Il y en a assez, ce n’est plus tenable. Tout le monde en a assez. Il faut faire quelque chose.

Ca tombe bien.

Car enfin quelqu’un fait quelque chose. Quelqu’un ose.

Aujourd’hui, un homme, un seul, a eu le courage de se dresser contre la dictature de l’immédiateté. L’histoire retiendra son geste fondateur.

Ce premier homme, ce révolté camusien, cet Einstein de la relativité politique, a décidé de serrer le poing très fort, de remettre la main sur ce temps politique, de rendre de la solidité aux montres molles de Dali, auxquelles sa volonté de fer rendra une armature.

Et ce n’est pas n’importe lequel, ce Copernic de notre époque.

C’est Siegfried Bracke, l’homme qui a enfin, le premier, osé dire non, tenant droit dans la tempête, maintenant le cap sans que les puants vents contraires ne dévient un seul de ses cheveux d’acier de leur historique direction.

C’est le président de la Chambre des représentants. Le premier politique de l’ordre protocolaire du Royaume de Belgique.

On l’y a un peu poussé, aussi, il faut dire, Siegfried Bracke.

Parce que c’est dans cet aujourd’hui très urgent, pas dans le lointain demain, que Siegfried Bracke est embêté :

On lui reproche aujourd’hui d’être l’homme politique le mieux payé du pays et c’est incontestable.

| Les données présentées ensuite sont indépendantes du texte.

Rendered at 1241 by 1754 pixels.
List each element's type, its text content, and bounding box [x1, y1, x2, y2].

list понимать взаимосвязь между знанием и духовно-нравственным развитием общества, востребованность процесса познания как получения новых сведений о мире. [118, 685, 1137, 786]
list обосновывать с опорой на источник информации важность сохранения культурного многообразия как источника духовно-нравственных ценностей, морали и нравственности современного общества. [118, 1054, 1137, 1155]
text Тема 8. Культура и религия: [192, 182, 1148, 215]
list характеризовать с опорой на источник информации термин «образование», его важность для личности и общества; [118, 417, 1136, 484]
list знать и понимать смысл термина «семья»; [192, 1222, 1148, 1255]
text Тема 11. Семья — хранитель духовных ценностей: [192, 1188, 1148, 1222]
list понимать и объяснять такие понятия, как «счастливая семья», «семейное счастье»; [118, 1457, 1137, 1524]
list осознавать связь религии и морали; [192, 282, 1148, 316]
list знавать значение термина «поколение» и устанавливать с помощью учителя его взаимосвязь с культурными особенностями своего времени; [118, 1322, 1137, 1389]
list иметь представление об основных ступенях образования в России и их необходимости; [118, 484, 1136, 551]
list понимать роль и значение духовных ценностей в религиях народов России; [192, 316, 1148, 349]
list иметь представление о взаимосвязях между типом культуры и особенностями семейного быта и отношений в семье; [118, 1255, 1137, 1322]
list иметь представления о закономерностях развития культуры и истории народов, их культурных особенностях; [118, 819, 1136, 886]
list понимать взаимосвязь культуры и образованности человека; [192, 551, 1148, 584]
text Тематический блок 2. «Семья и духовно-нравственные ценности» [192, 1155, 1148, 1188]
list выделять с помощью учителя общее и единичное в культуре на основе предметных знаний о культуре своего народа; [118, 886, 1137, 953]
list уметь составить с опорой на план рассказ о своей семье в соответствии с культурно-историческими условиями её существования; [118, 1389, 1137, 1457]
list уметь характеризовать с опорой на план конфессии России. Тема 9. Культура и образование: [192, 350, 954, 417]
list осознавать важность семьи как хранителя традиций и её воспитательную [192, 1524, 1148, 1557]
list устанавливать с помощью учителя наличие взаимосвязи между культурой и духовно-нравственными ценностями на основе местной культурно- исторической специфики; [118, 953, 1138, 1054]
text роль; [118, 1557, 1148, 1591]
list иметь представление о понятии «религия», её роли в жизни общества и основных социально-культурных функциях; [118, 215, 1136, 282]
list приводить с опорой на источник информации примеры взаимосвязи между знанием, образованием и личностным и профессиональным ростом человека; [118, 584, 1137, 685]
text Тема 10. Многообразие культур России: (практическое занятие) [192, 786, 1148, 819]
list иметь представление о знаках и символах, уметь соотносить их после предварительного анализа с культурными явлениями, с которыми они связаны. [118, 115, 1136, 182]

On lui reproche aujourd’hui de cumuler ses indemnités d’homme politique le mieux payé du pays avec des activités privées, les dît-il bénévoles depuis peu, auxquelles ni son expertise ni son travail ne semblaient le rendre éligible, et c’est impossible à nier.

On lui reproche aujourd’hui d’avoir trop longtemps caché cumuler ses indemnités d’homme politique le mieux payé du pays activités privées, les dît-il bénévoles depuis peu, auxquelles ni son expertise ni son travail ne semblaient le rendre éligible, et c’est scientifiquement prouvé.

Alors, Siegfried Bracke accomplit un geste fort. Un geste d’une puissance surhumaine, qui le libère de cette insupportable contrainte du temps, un de ces gestes que l’histoire érige en tournant.

Au profit de sa camarade Elke Sleurs, il se démet de sa fonction à Gand. Il ne veut plus en être le prochain mayeur.

C’est-à-dire donc que Siegfried Bracke conserve à dater d’hier, 20 février 2017, son poste d’homme politique aujourd’hui le mieux payé du pays, président de la Chambre des représentants, et qu’il renonce à un mandat qui ne l’aurait doté demain que d’une rémunération décente ou à peu près, celle de bourgmestre de Gand, et auquel il n’était pas certain d’accéder en octobre 2018.

Aujourd’hui donc en attendant demain, Siegfried Bracke continuera à thésauriser autant que depuis hier, parce que, pour expier les erreurs commises hier dans sa fonction d’aujourd’hui, il démissionne aujourd’hui de la fonction qu’il allait, peut-être, exercer demain.

On pensait que Siegfried Bracke était un homme de télévision.

Il est bien plus fort que ça.

Il est, en fait, un personnage de cinéma qui voyagerait à travers les époques. Plus fort que Camus, plus puissant que Dali, plus costaud qu’Enstein, plus visionnaire que Copernic. Siegfried Bracke, c’est Marty Mc Fly avec une moustache plus drue.